TASK DESCRIPTION =
Print every entry below exactly, leaving out the pictures.

---

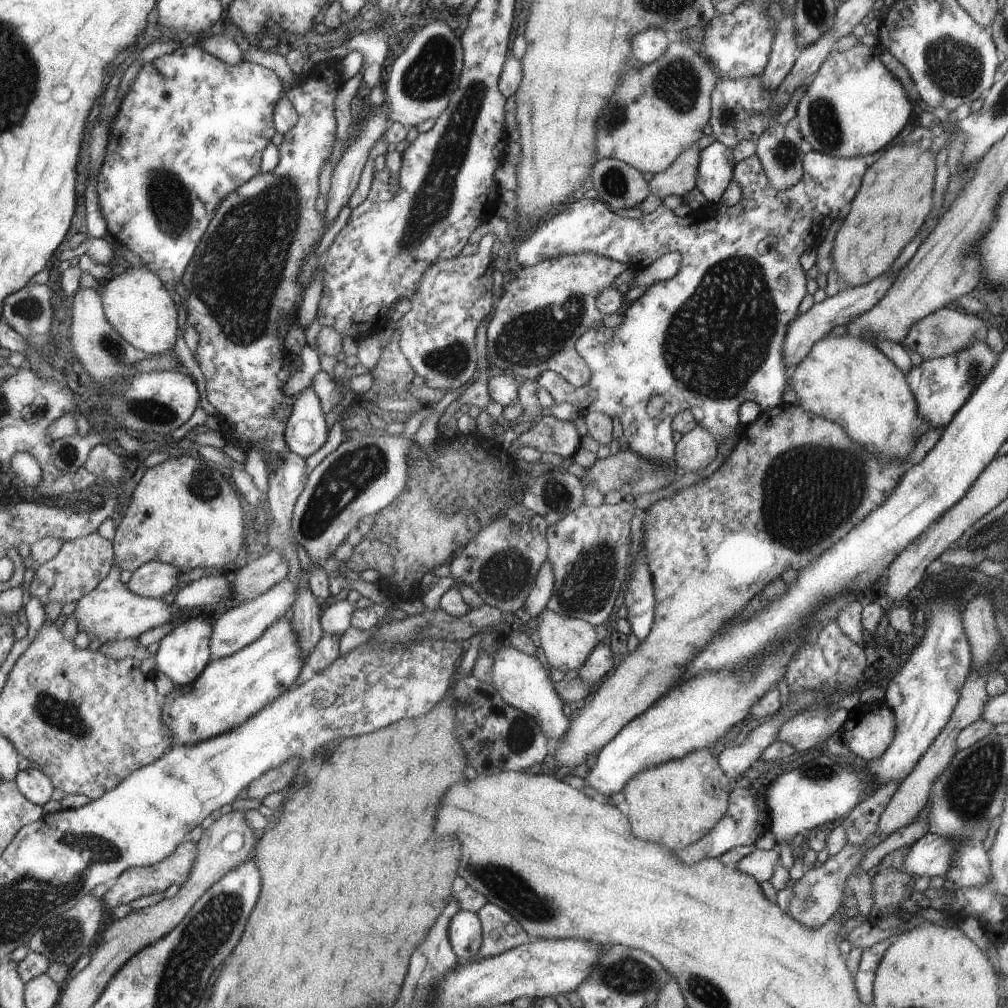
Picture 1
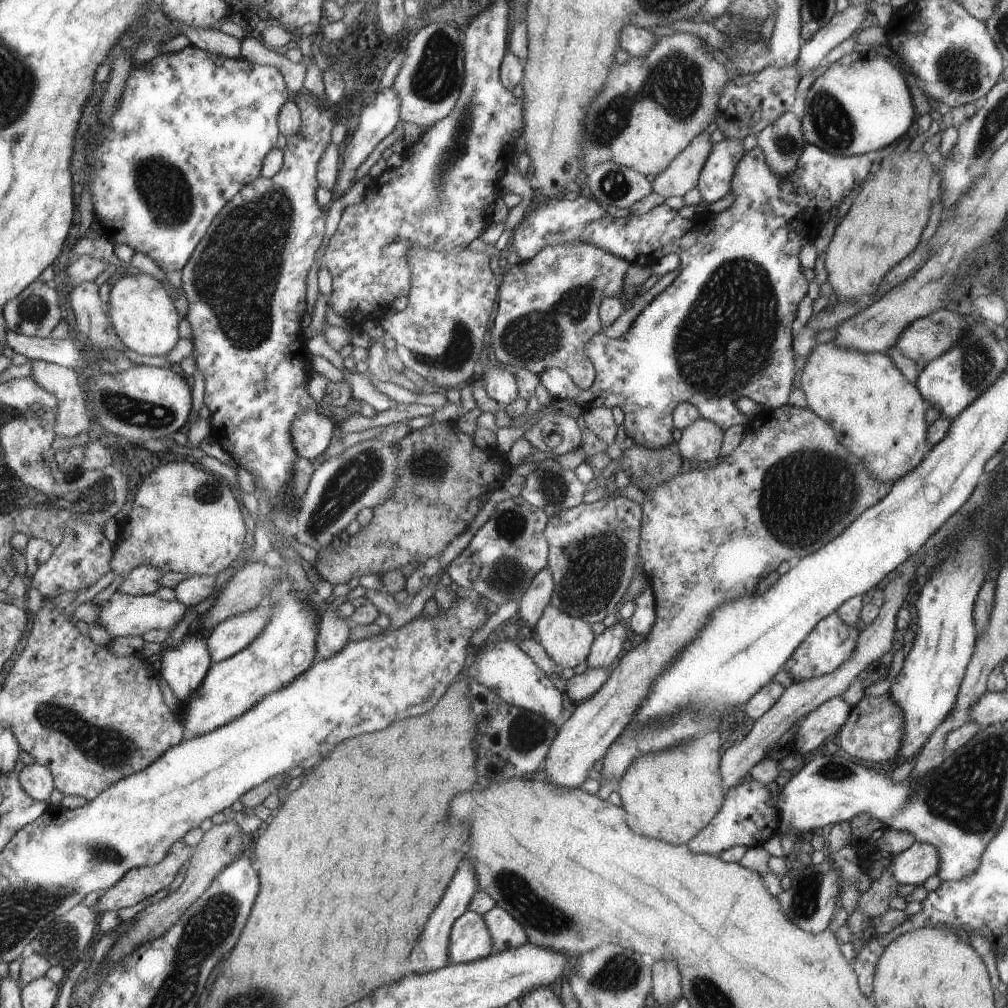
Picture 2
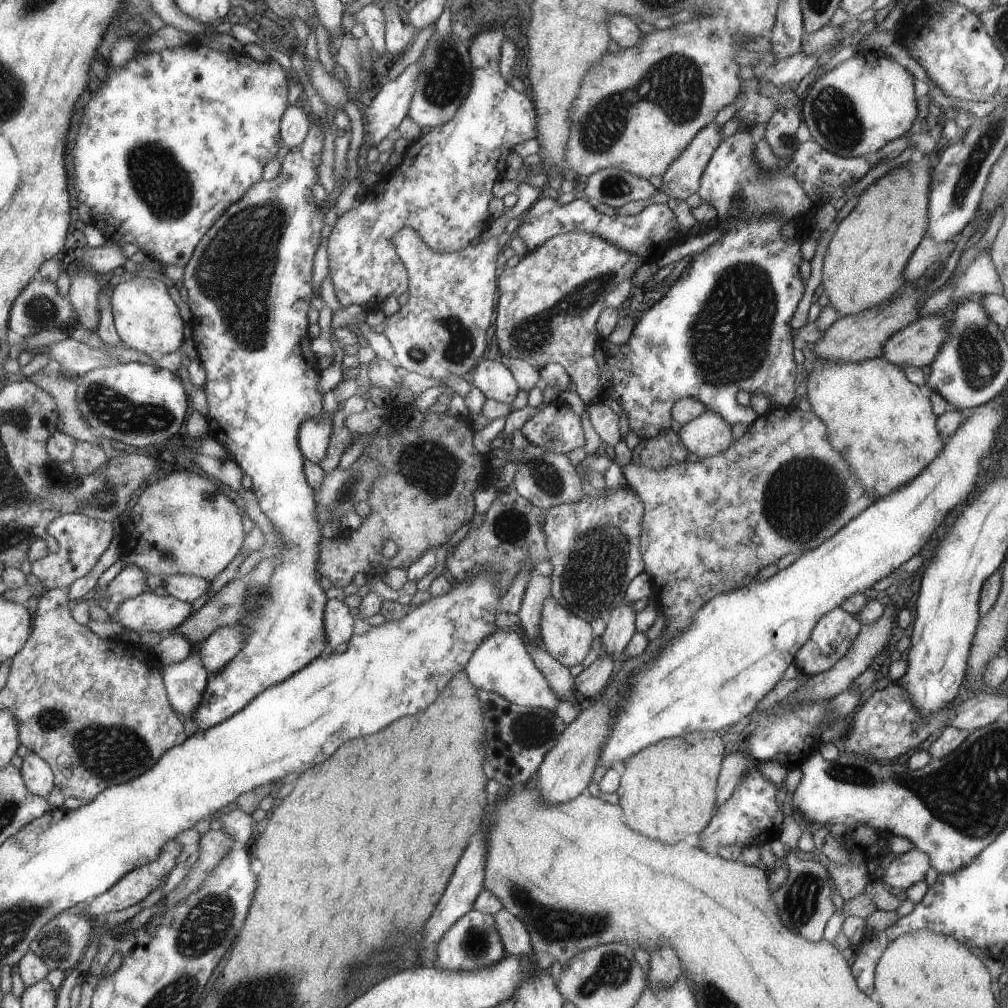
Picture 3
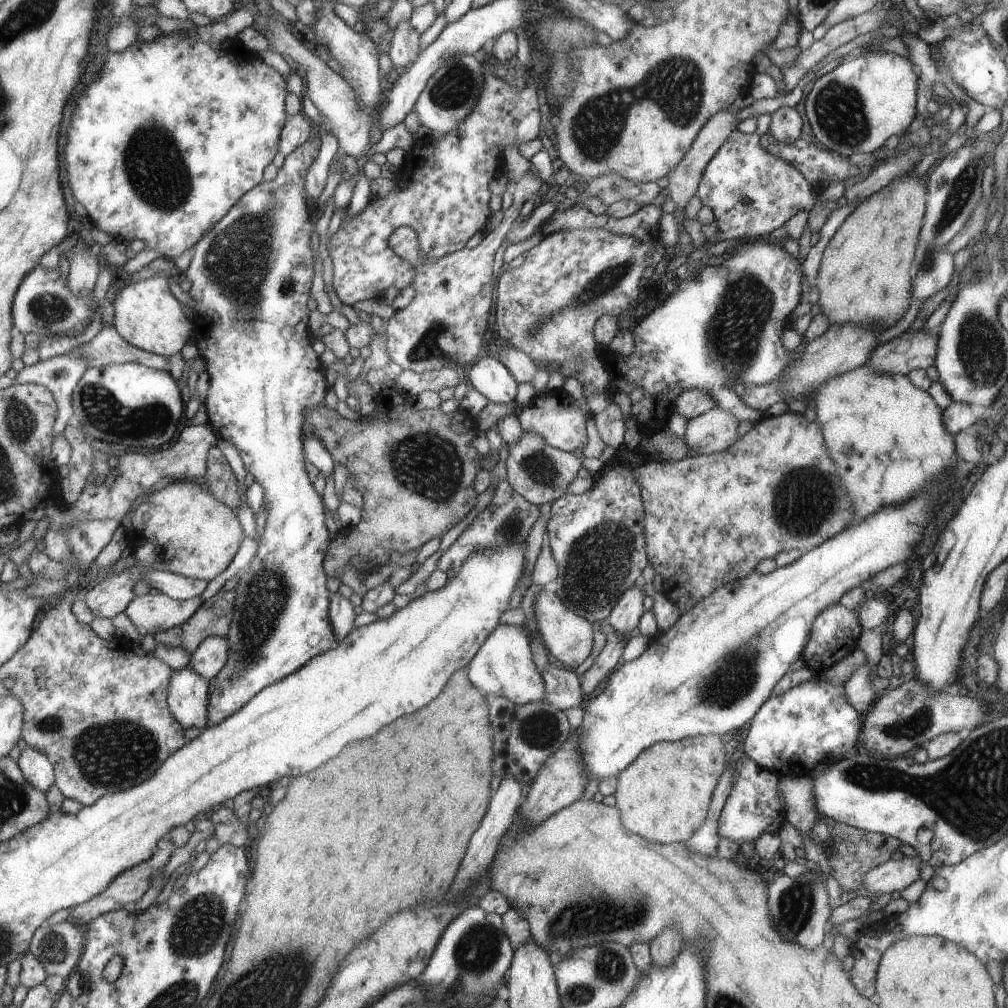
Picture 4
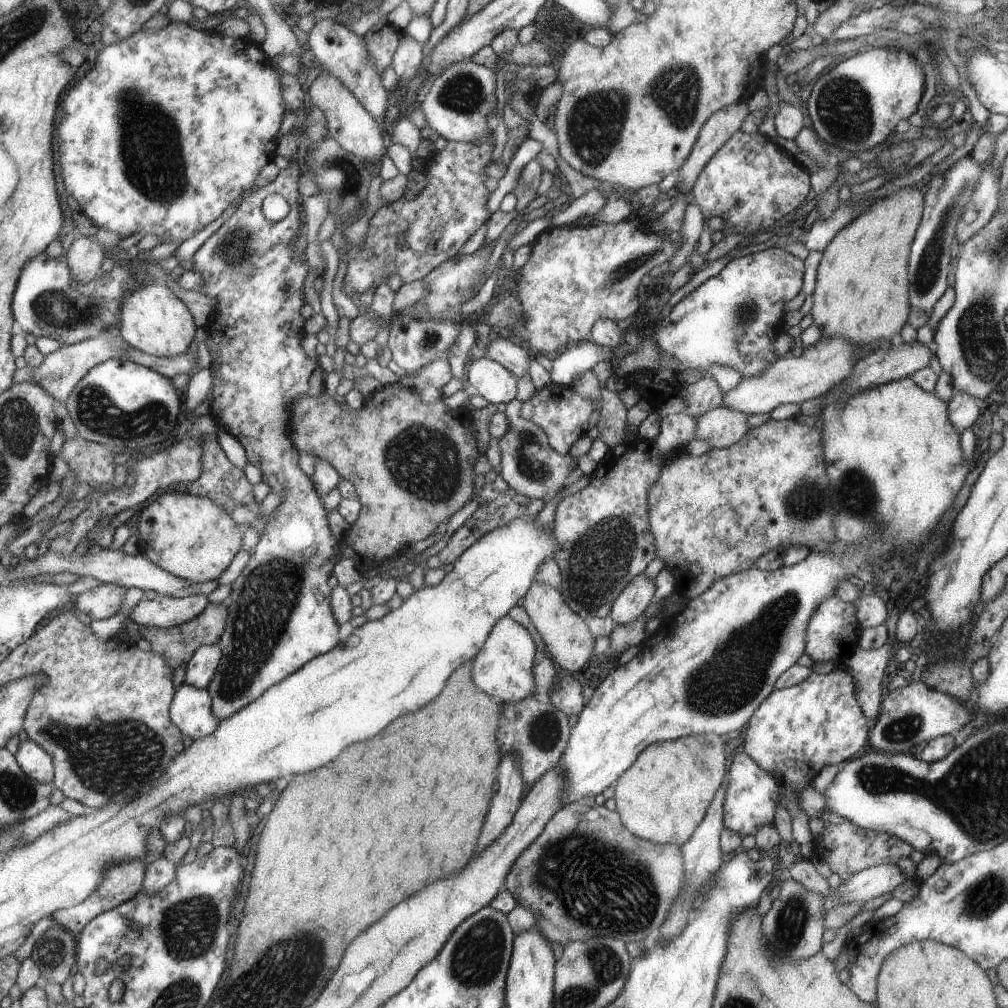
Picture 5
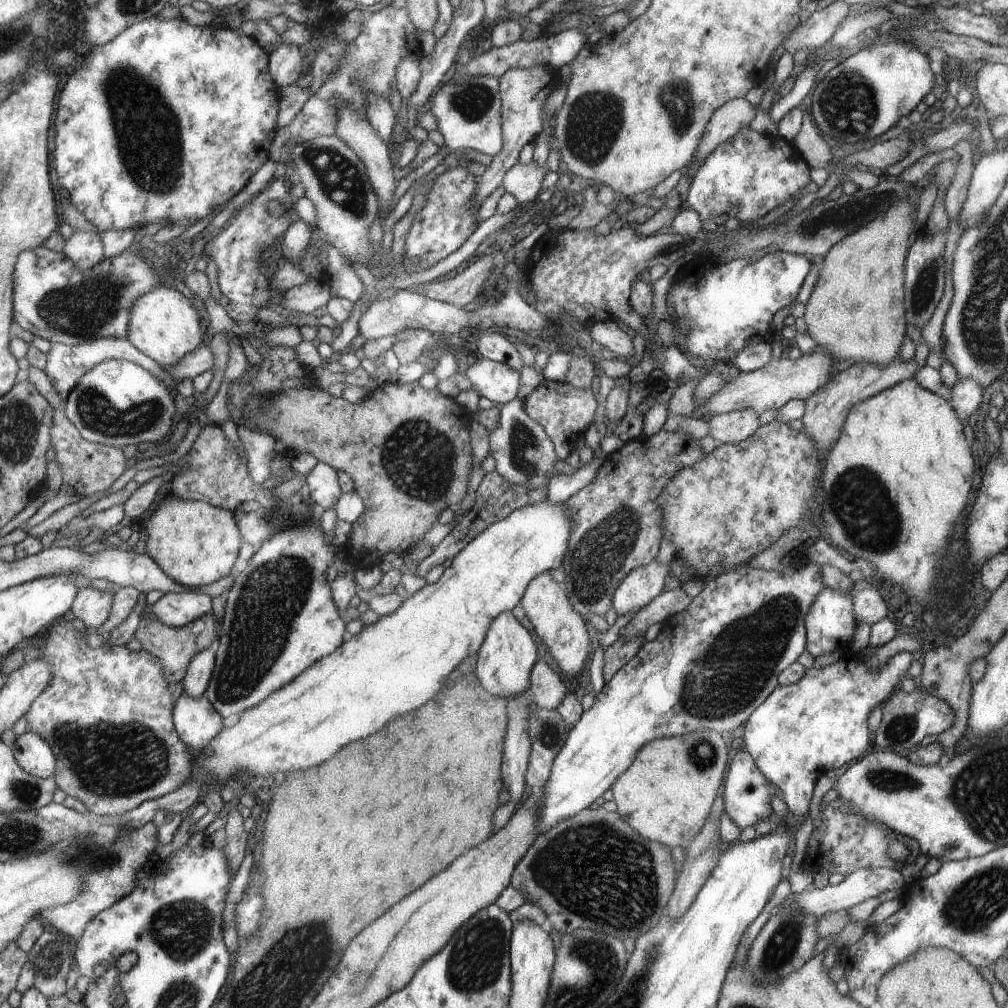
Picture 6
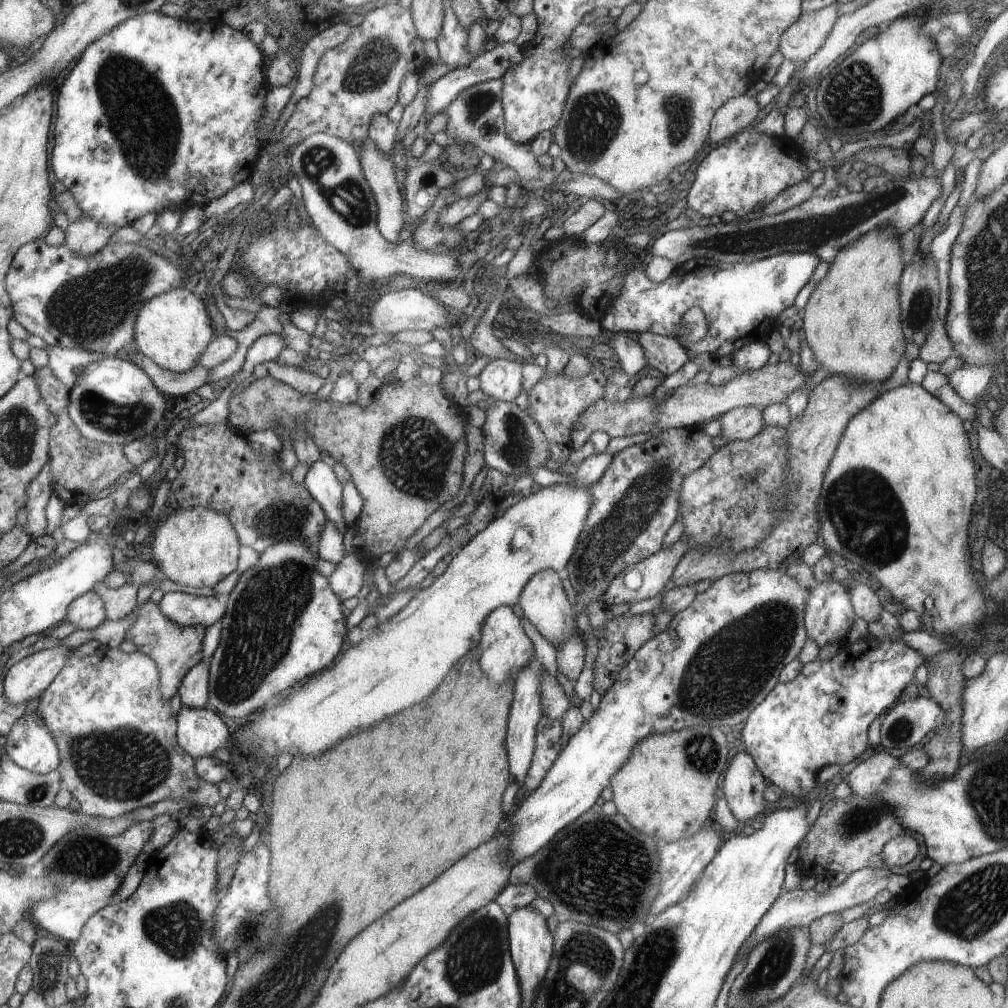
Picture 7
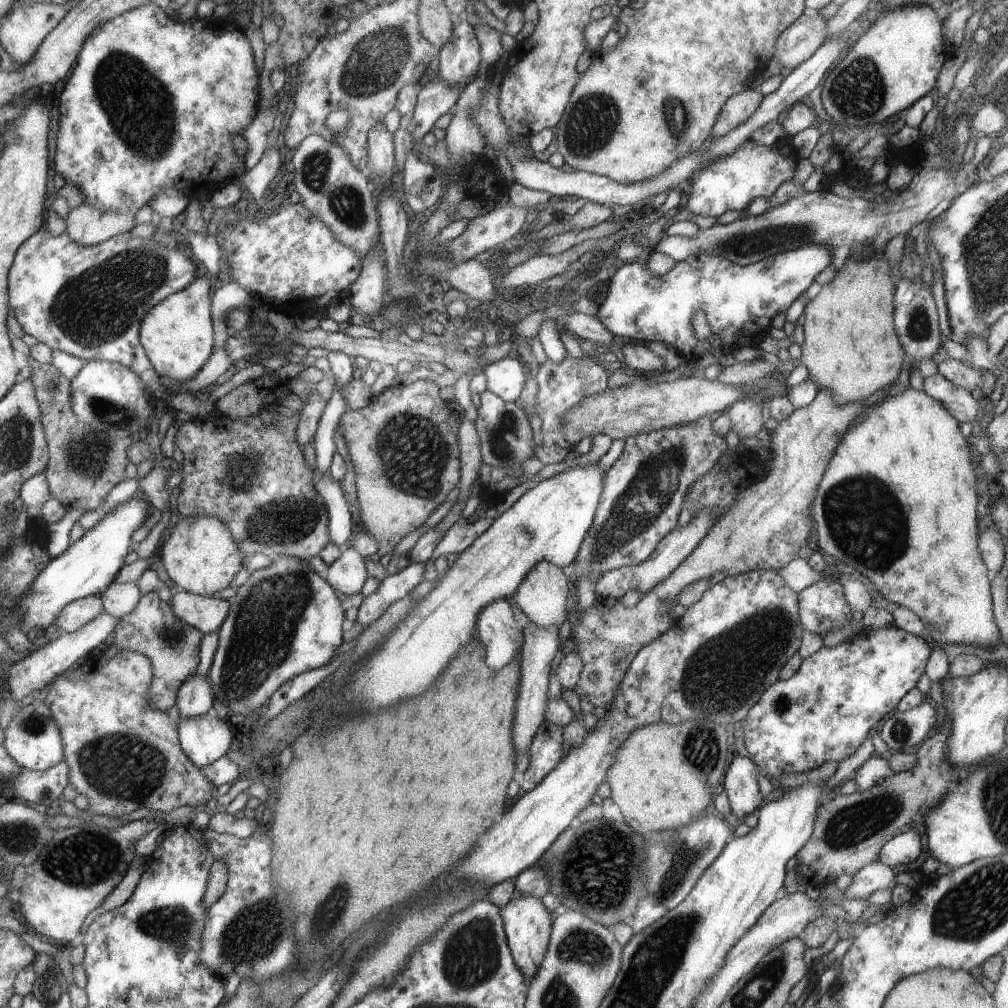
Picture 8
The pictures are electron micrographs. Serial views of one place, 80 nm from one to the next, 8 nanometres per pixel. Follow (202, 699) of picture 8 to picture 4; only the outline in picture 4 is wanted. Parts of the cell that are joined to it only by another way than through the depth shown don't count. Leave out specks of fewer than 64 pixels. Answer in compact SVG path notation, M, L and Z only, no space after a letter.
M214 635L205 638L196 650L193 650L189 664L208 682L223 670L232 654L228 637Z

---

YOUR RESPONSE =
Picture 1
Picture 2
Picture 3
Picture 4
Picture 5
Picture 6
Picture 7
Picture 8
The pictures are electron micrographs. Serial views of one place, 80 nm from one to the next, 8 nanometres per pixel. Follow (202, 699) of picture 8 to picture 4; only the outline in picture 4 is wanted. Parts of the cell that are joined to it only by another way than through the depth shown don't count. Leave out specks of fewer than 64 pixels. Answer in compact SVG path notation, M, L and Z only, no space after a letter.
M214 635L205 638L196 650L193 650L189 664L208 682L223 670L232 654L228 637Z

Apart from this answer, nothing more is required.